In response to Zaoshi (#50)
Zaoshi wrote:
Forum_account wrote:
> I'm sure there are ways .dmb execution could be improved. Any idea what the bottlenecks are?
I know new and del operators are quite slow. But overall everything is slow as it runs in virtual machine instead of machine code.

The test adds numbers together because that's something every language can do - there's no direct Python or Java equivalent of new /obj(). I also included Python because it runs through an interpreter, it's not compiled to machine code.

I'm sure there are tons of comparisons of C++ and Java on the web if you're interested in that. My point was more to show how much room DM has for improvement. I certainly don't expect it to rival Java but it currently takes ~2.5 times longer than Python.
In response to Forum_account (#51)
It just depends how you wrote the code.

Have you typed random numbers and put it into the loop?
Input came from keyboard?
Randomly generated numbers?
In first case compiler might optimize it a lot. I think C++ might completely remove loop.

Anyways. On my 2.13 GHz processor I was able to get 13.7 million iterations per second (100 million took 7.28 seconds).
With SSE instructions it went up to 680 million on average (100 million in about 0.145 seconds)*.

*had to use 24 floating point numbers as it has to be multiplier of 4 and I didn't knew functions for integers.
In response to Aaiko (#8)
Zynga went public yesterday.

They are not close to worth more than Activision-Blizzard, nor worth more than EA, never mind worth more than both combined.
In response to Airjoe (#53)
Airjoe wrote:
Zynga went public yesterday.

They are not close to worth more than Activision-Blizzard, nor worth more than EA, never mind worth more than both combined.

What I said really bothered you, didn't it? Haha.

I don't even care about Zynga, haven't played any of their games, don't really know anything about them. I was just stating that they make a lot of money with little work. So their stock offering flopped, fine, nobody can foresee that, but they did raise $1 billion during the process and they just make a lot of money in general. Which was the point I was trying to raise. A lot of money can be made in web/Flash games.

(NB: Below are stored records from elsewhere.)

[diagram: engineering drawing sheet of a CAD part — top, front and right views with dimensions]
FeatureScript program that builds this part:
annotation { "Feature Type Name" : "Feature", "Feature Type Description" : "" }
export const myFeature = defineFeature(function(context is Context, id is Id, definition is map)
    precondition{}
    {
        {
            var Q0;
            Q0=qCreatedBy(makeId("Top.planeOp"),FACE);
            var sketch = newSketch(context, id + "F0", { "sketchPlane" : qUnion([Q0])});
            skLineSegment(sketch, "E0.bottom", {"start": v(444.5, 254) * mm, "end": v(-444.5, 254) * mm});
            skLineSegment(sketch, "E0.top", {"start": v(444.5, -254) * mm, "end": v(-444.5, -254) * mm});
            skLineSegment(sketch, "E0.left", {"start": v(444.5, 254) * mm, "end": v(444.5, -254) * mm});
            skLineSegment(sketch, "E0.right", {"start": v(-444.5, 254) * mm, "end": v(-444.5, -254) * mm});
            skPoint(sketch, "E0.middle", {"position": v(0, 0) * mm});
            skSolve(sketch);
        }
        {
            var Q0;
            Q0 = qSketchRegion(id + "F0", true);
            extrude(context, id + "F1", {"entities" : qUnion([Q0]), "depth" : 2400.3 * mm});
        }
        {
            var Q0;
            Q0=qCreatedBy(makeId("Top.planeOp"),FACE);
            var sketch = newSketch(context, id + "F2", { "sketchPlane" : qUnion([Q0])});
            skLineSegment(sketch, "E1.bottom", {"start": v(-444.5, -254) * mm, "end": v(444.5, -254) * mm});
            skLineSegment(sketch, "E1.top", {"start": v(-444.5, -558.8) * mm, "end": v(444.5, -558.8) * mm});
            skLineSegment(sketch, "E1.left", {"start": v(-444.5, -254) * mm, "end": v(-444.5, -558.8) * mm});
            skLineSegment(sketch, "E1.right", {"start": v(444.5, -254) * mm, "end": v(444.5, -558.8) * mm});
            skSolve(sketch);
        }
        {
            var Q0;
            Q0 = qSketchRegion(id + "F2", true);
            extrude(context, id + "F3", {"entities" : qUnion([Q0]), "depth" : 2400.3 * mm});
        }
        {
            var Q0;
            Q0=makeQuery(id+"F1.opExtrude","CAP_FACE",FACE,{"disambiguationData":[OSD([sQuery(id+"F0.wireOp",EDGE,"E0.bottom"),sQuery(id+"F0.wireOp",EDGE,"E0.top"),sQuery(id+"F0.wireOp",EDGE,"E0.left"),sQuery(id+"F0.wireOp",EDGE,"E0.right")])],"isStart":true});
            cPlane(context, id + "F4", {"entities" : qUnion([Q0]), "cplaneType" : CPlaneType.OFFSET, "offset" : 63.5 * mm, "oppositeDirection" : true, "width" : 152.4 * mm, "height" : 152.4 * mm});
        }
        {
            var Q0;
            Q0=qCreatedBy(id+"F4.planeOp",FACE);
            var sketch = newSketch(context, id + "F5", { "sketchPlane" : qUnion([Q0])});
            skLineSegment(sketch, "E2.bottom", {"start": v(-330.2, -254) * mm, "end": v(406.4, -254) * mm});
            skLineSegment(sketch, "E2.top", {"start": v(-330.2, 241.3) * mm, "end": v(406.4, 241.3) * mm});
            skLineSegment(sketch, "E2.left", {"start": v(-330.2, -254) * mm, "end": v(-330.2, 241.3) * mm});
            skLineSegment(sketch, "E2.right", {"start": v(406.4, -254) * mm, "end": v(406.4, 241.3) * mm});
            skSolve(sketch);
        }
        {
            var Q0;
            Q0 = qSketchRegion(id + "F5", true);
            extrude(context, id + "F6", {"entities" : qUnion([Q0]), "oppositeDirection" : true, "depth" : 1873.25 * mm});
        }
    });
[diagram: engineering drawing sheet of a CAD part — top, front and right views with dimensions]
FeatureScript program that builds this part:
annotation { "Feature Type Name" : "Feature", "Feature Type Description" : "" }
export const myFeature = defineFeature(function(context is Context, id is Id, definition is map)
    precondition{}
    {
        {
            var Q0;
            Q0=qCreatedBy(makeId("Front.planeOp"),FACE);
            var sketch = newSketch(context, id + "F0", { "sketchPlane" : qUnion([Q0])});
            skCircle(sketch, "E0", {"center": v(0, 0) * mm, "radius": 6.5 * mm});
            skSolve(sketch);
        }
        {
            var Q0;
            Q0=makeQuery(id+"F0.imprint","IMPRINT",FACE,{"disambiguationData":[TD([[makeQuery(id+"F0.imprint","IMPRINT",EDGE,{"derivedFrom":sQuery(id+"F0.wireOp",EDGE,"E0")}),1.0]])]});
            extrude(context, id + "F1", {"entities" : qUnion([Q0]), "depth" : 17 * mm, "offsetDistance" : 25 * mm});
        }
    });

I was just going based off what I've read. I'm not a company worth expert. :P

I'm glad you've set the BYOND forums Zynga worth record straight, though. Haha.
In response to Aaiko (#54)
Aaiko wrote:
So their stock offering flopped, fine, nobody can foresee that,

Actually, pretty much everyone who commented on it while knowing anything about the game industry foresaw this outcome. Zynga doesn't have a shred of originality, they have the sort of developer culture which drives innovation, their games are starting to stagnate, and even if they released another hit they would just be cannibalizing their own player base.

But yeah, all that aside they still make more money than they should simply because of their distribution channels and revenue structure.